Rewrite the lines from the one containing "#### Computer engineering" through the final line, inclusive, with "Contacts" changed to "Contact" and nothing else altered. Return only those lines.

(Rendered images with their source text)
====================

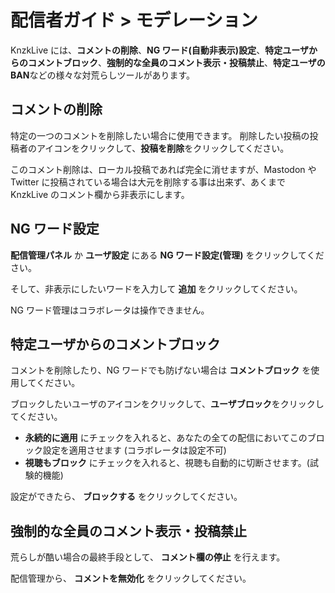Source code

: # 配信者ガイド > モデレーション

KnzkLive には、**コメントの削除**、**NG ワード(自動非表示)設定**、**特定ユーザからのコメントブロック**、**強制的な全員のコメント表示・投稿禁止**、**特定ユーザの BAN**などの様々な対荒らしツールがあります。

## コメントの削除

特定の一つのコメントを削除したい場合に使用できます。
削除したい投稿の投稿者のアイコンをクリックして、**投稿を削除**をクリックしてください。

<ImageZoom
  url="https://i.imgur.com/TzRHvvx.png"
  :border="false"
/>

<Note type="warning">

このコメント削除は、ローカル投稿であれば完全に消せますが、Mastodon や Twitter に投稿されている場合は大元を削除する事は出来ず、あくまで KnzkLive のコメント欄から非表示にします。

</Note>

## NG ワード設定

**配信管理パネル** か **ユーザ設定** にある **NG ワード設定(管理)** をクリックしてください。

そして、非表示にしたいワードを入力して **追加** をクリックしてください。

<ImageZoom
  url="https://i.imgur.com/6lgPFqe.png"
  :border="false"
/>

<Note type="warning">

NG ワード管理はコラボレータは操作できません。

</Note>

## 特定ユーザからのコメントブロック

コメントを削除したり、NG ワードでも防げない場合は **コメントブロック** を使用してください。

ブロックしたいユーザのアイコンをクリックして、**ユーザブロック**をクリックしてください。

<ImageZoom
  url="https://i.imgur.com/qZr4R1Z.png"
  :border="false"
/>

- **永続的に適用** にチェックを入れると、あなたの全ての配信においてこのブロック設定を適用させます (コラボレータは設定不可)
- **視聴もブロック** にチェックを入れると、視聴も自動的に切断させます。(試験的機能)

設定ができたら、 **ブロックする** をクリックしてください。

## 強制的な全員のコメント表示・投稿禁止

荒らしが酷い場合の最終手段として、 **コメント欄の停止** を行えます。

配信管理から、 **コメントを無効化** をクリックしてください。
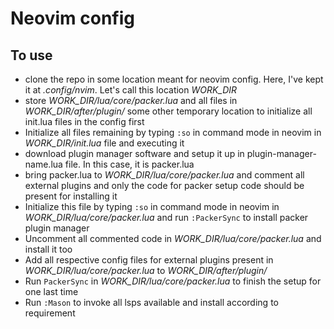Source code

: # Neovim config

## To use

- clone the repo in some location meant for neovim config. Here, I've kept it at *.config/nvim*. Let's call this location *WORK_DIR*
- store *WORK_DIR/lua/core/packer.lua* and all files in *WORK_DIR/after/plugin/* some other temporary location to initialize all init.lua files in the config first
- Initialize all files remaining by typing `:so` in command mode in neovim in *WORK_DIR/init.lua* file and executing it
- download plugin manager software and setup it up in plugin-manager-name.lua file. In this case, it is packer.lua
- bring packer.lua to *WORK_DIR/lua/core/packer.lua* and comment all external plugins and only the code for packer setup code should be present for installing it
- Initialize this file by typing `:so` in command mode in neovim in *WORK_DIR/lua/core/packer.lua* and run `:PackerSync` to install packer plugin manager
- Uncomment all commented code in *WORK_DIR/lua/core/packer.lua* and install it too
- Add all respective config files for external plugins present in *WORK_DIR/lua/core/packer.lua* to *WORK_DIR/after/plugin/*
- Run `PackerSync` in *WORK_DIR/lua/core/packer.lua* to finish the setup for one last time
- Run `:Mason` to invoke all lsps available and install according to requirement
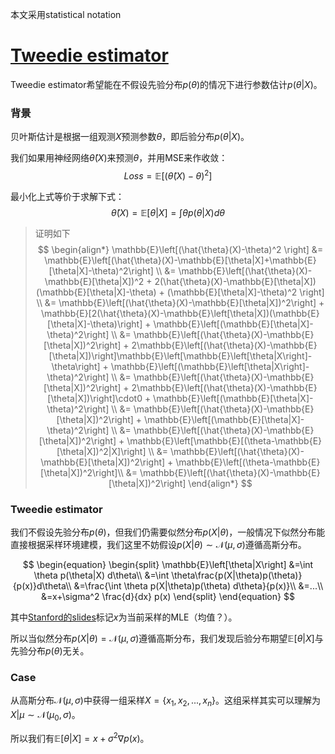 本文采用statistical notation
# [Tweedie estimator](https://zhuanlan.zhihu.com/p/594007789)

Tweedie estimator希望能在不假设先验分布$p(\theta)$的情况下进行参数估计$p(\theta|X)$。


### 背景
贝叶斯估计是根据一组观测$X$预测参数$\theta$，即后验分布$p(\theta|X)$。

我们如果用神经网络$\hat{\theta}(X)$来预测$\theta$，并用MSE来作收敛：
$$
\begin{equation}
Loss = \mathbb{E}\left[ (\hat{\theta}(X)- \theta)^2\right]
\end{equation}
$$

最小化上式等价于求解下式：
$$
\begin{equation}
\hat{\theta}(X)=\mathbb{E}\left [ \theta|X\right] = \int \theta p(\theta|X) d\theta
\end{equation}
$$

> 证明如下
> $$
\begin{align*}
\mathbb{E}\left[(\hat{\theta}(X)-\theta)^2 \right] &= \mathbb{E}\left[(\hat{\theta}(X)-\mathbb{E}[\theta|X]+\mathbb{E}[\theta|X]-\theta)^2\right] \\
&= \mathbb{E}\left[(\hat{\theta}(X)-\mathbb{E}[\theta|X])^2 + 2(\hat{\theta}(X)-\mathbb{E}[\theta|X])(\mathbb{E}[\theta|X]-\theta) + (\mathbb{E}[\theta|X]-\theta)^2 \right] \\
&= \mathbb{E}\left[(\hat{\theta}(X)-\mathbb{E}[\theta|X])^2\right] + \mathbb{E}[2(\hat{\theta}(X)-\mathbb{E}\left[\theta|X])(\mathbb{E}[\theta|X]-\theta)\right] + \mathbb{E}\left[(\mathbb{E}[\theta|X]-\theta)^2\right] \\
&= \mathbb{E}\left[(\hat{\theta}(X)-\mathbb{E}[\theta|X])^2\right] + 2\mathbb{E}\left[(\hat{\theta}(X)-\mathbb{E}[\theta|X])\right]\mathbb{E}\left[\mathbb{E}\left[\theta|X\right]-\theta\right] + \mathbb{E}\left[(\mathbb{E}\left[\theta|X\right]-\theta)^2\right] \\
&= \mathbb{E}\left[(\hat{\theta}(X)-\mathbb{E}[\theta|X])^2\right] + 2\mathbb{E}\left[(\hat{\theta}(X)-\mathbb{E}[\theta|X])\right]\cdot0 + \mathbb{E}\left[(\mathbb{E}[\theta|X]-\theta)^2\right] \\
&= \mathbb{E}\left[(\hat{\theta}(X)-\mathbb{E}[\theta|X])^2\right] + \mathbb{E}\left[(\mathbb{E}[\theta|X]-\theta)^2\right] \\
&= \mathbb{E}\left[(\hat{\theta}(X)-\mathbb{E}[\theta|X])^2\right] + \mathbb{E}\left[\mathbb{E}[(\theta-\mathbb{E}[\theta|X])^2|X]\right] \\
&= \mathbb{E}\left[(\hat{\theta}(X)-\mathbb{E}[\theta|X])^2\right] + \mathbb{E}\left[(\theta-\mathbb{E}[\theta|X])^2\right]\\
&= \mathbb{E}\left[(\hat{\theta}(X)-\mathbb{E}[\theta|X])^2\right]
\end{align*}
$$



### Tweedie estimator
我们不假设先验分布$p(\theta)$，但我们仍需要似然分布$p(X|\theta)$，一般情况下似然分布能直接根据采样环境建模，我们这里不妨假设$p(X|\theta)\sim \mathcal{N}(\mu, \sigma)$遵循高斯分布。

$$
\begin{equation}
\begin{split}
\mathbb{E}\left[\theta|X\right] &=\int \theta p(\theta|X) d\theta\\
&=\int \theta\frac{p(X|\theta)p(\theta)}{p(x)}d\theta\\
&=\frac{\int \theta p(X|\theta)p(\theta) d\theta}{p(x)}\\
&=...\\
&=x+\sigma^2 \frac{d}{dx} p(x)
\end{split}
\end{equation}
$$

其中[Stanford的slides](https://efron.ckirby.su.domains/talks/2010TweediesFormula.pdf)标记$x$为当前采样的MLE（均值？）。

所以当似然分布$p(X|\theta)= \mathcal{N}(\mu, \sigma)$遵循高斯分布，我们发现后验分布期望$\mathbb{E}[\theta|X]$与先验分布$p(\theta)$无关。


### Case

从高斯分布$\mathcal{N}(\mu, \sigma)$中获得一组采样$X=\{x_1, x_2, ..., x_n\}$。这组采样其实可以理解为$X|\mu\sim \mathcal{N}(\mu_0, \sigma)$。

所以我们有$\mathbb{E}\left[ \theta|X\right]=x+\sigma^2 \nabla p(x)$。

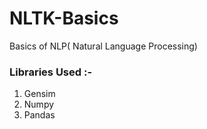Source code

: # NLTK-Basics

Basics of NLP( Natural Language Processing)

### Libraries Used :-
1. Gensim
2. Numpy
3. Pandas
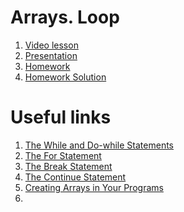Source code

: # Arrays. Loop

1. [Video lesson]()
2. [Presentation](lesson02.pptx)
3. [Homework](https://classroom.github.com/a/BkfotIXS)
4. [Homework Solution]()

# Useful links

1. [The While and Do-while Statements](https://dev.java/learn/control-flow-statements/#anchor_3)
2. [The For Statement](https://dev.java/learn/control-flow-statements/#anchor_4)
3. [The Break Statement](https://dev.java/learn/control-flow-statements/#anchor_5)
4. [The Continue Statement](https://dev.java/learn/control-flow-statements/#anchor_6)
5. [Creating Arrays in Your Programs](https://dev.java/learn/creating-arrays-in-your-programs/)
6. []()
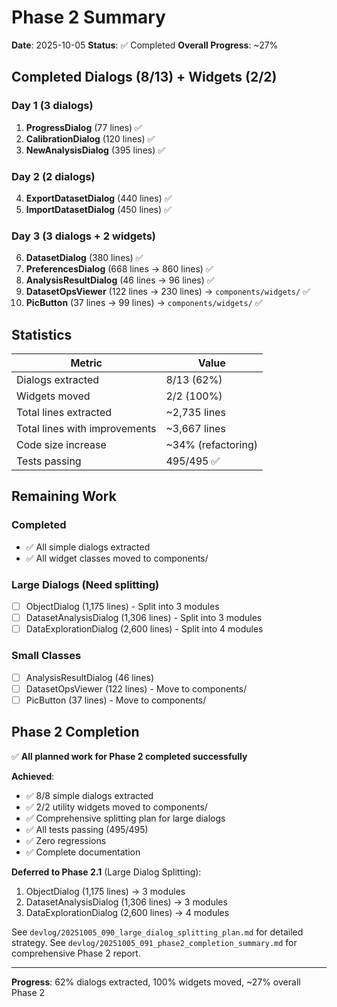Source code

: # Phase 2 Summary

**Date**: 2025-10-05
**Status**: ✅ Completed
**Overall Progress**: ~27%

## Completed Dialogs (8/13) + Widgets (2/2)

### Day 1 (3 dialogs)
1. **ProgressDialog** (77 lines) ✅
2. **CalibrationDialog** (120 lines) ✅
3. **NewAnalysisDialog** (395 lines) ✅

### Day 2 (2 dialogs)
4. **ExportDatasetDialog** (440 lines) ✅
5. **ImportDatasetDialog** (450 lines) ✅

### Day 3 (3 dialogs + 2 widgets)
6. **DatasetDialog** (380 lines) ✅
7. **PreferencesDialog** (668 lines → 860 lines) ✅
8. **AnalysisResultDialog** (46 lines → 96 lines) ✅
9. **DatasetOpsViewer** (122 lines → 230 lines) → `components/widgets/` ✅
10. **PicButton** (37 lines → 99 lines) → `components/widgets/` ✅

## Statistics

| Metric | Value |
|--------|-------|
| Dialogs extracted | 8/13 (62%) |
| Widgets moved | 2/2 (100%) |
| Total lines extracted | ~2,735 lines |
| Total lines with improvements | ~3,667 lines |
| Code size increase | ~34% (refactoring) |
| Tests passing | 495/495 ✅ |

## Remaining Work

### Completed
- ✅ All simple dialogs extracted
- ✅ All widget classes moved to components/

### Large Dialogs (Need splitting)
- [ ] ObjectDialog (1,175 lines) - Split into 3 modules
- [ ] DatasetAnalysisDialog (1,306 lines) - Split into 3 modules
- [ ] DataExplorationDialog (2,600 lines) - Split into 4 modules

### Small Classes
- [ ] AnalysisResultDialog (46 lines)
- [ ] DatasetOpsViewer (122 lines) - Move to components/
- [ ] PicButton (37 lines) - Move to components/

## Phase 2 Completion

✅ **All planned work for Phase 2 completed successfully**

**Achieved**:
- ✅ 8/8 simple dialogs extracted
- ✅ 2/2 utility widgets moved to components/
- ✅ Comprehensive splitting plan for large dialogs
- ✅ All tests passing (495/495)
- ✅ Zero regressions
- ✅ Complete documentation

**Deferred to Phase 2.1** (Large Dialog Splitting):
1. ObjectDialog (1,175 lines) → 3 modules
2. DatasetAnalysisDialog (1,306 lines) → 3 modules
3. DataExplorationDialog (2,600 lines) → 4 modules

See `devlog/20251005_090_large_dialog_splitting_plan.md` for detailed strategy.
See `devlog/20251005_091_phase2_completion_summary.md` for comprehensive Phase 2 report.

---

**Progress**: 62% dialogs extracted, 100% widgets moved, ~27% overall Phase 2
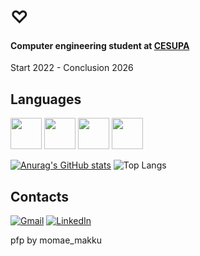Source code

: # ♡

#### Computer engineering student at [CESUPA](https://www.cesupa.br/)

Start 2022 - Conclusion 2026

## Languages
<p float = "left">
<img height = "50" width = "50" src="https://cdn.jsdelivr.net/gh/devicons/devicon/icons/c/c-original.svg"> 
<img height = "50" width = "50" src="https://cdn.jsdelivr.net/gh/devicons/devicon/icons/cplusplus/cplusplus-original.svg"> 
<img height = "50" width = "50" src="https://cdn.jsdelivr.net/gh/devicons/devicon/icons/cplusplus/csharp-original.svg"> 
<img height = "50" width = "50" src="https://cdn.jsdelivr.net/gh/devicons/devicon/icons/python/python-original.svg" />
</p>

[![Anurag's GitHub stats](https://github-readme-stats.vercel.app/api?username=LucasMiralha&show_icons=true&theme=radical)](https://github.com/anuraghazra/github-readme-stats)
![Top Langs](https://github-readme-stats.vercel.app/api/top-langs/?username=LucasMiralha&layout=compact&show_icons=true&theme=radical)

## Contacts
[![Gmail](https://img.shields.io/badge/Gmail-D14836?style=for-the-badge&logo=gmail&logoColor=white)](mailto:lucasmiralhaf@gmail.com)
[![LinkedIn](https://img.shields.io/badge/linkedin-%230077B5.svg?style=for-the-badge&logo=linkedin&logoColor=white)](https://www.linkedin.com/in/lucas-figueiredo-844a2a277)

pfp by momae_makku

====================

> **Answer box**:
#### Computer engineering student at [CESUPA](https://www.cesupa.br/)

Start 2022 - Conclusion 2026

## Languages
<p float = "left">
<img height = "50" width = "50" src="https://cdn.jsdelivr.net/gh/devicons/devicon/icons/c/c-original.svg"> 
<img height = "50" width = "50" src="https://cdn.jsdelivr.net/gh/devicons/devicon/icons/cplusplus/cplusplus-original.svg"> 
<img height = "50" width = "50" src="https://cdn.jsdelivr.net/gh/devicons/devicon/icons/cplusplus/csharp-original.svg"> 
<img height = "50" width = "50" src="https://cdn.jsdelivr.net/gh/devicons/devicon/icons/python/python-original.svg" />
</p>

[![Anurag's GitHub stats](https://github-readme-stats.vercel.app/api?username=LucasMiralha&show_icons=true&theme=radical)](https://github.com/anuraghazra/github-readme-stats)
![Top Langs](https://github-readme-stats.vercel.app/api/top-langs/?username=LucasMiralha&layout=compact&show_icons=true&theme=radical)

## Contact
[![Gmail](https://img.shields.io/badge/Gmail-D14836?style=for-the-badge&logo=gmail&logoColor=white)](mailto:lucasmiralhaf@gmail.com)
[![LinkedIn](https://img.shields.io/badge/linkedin-%230077B5.svg?style=for-the-badge&logo=linkedin&logoColor=white)](https://www.linkedin.com/in/lucas-figueiredo-844a2a277)

pfp by momae_makku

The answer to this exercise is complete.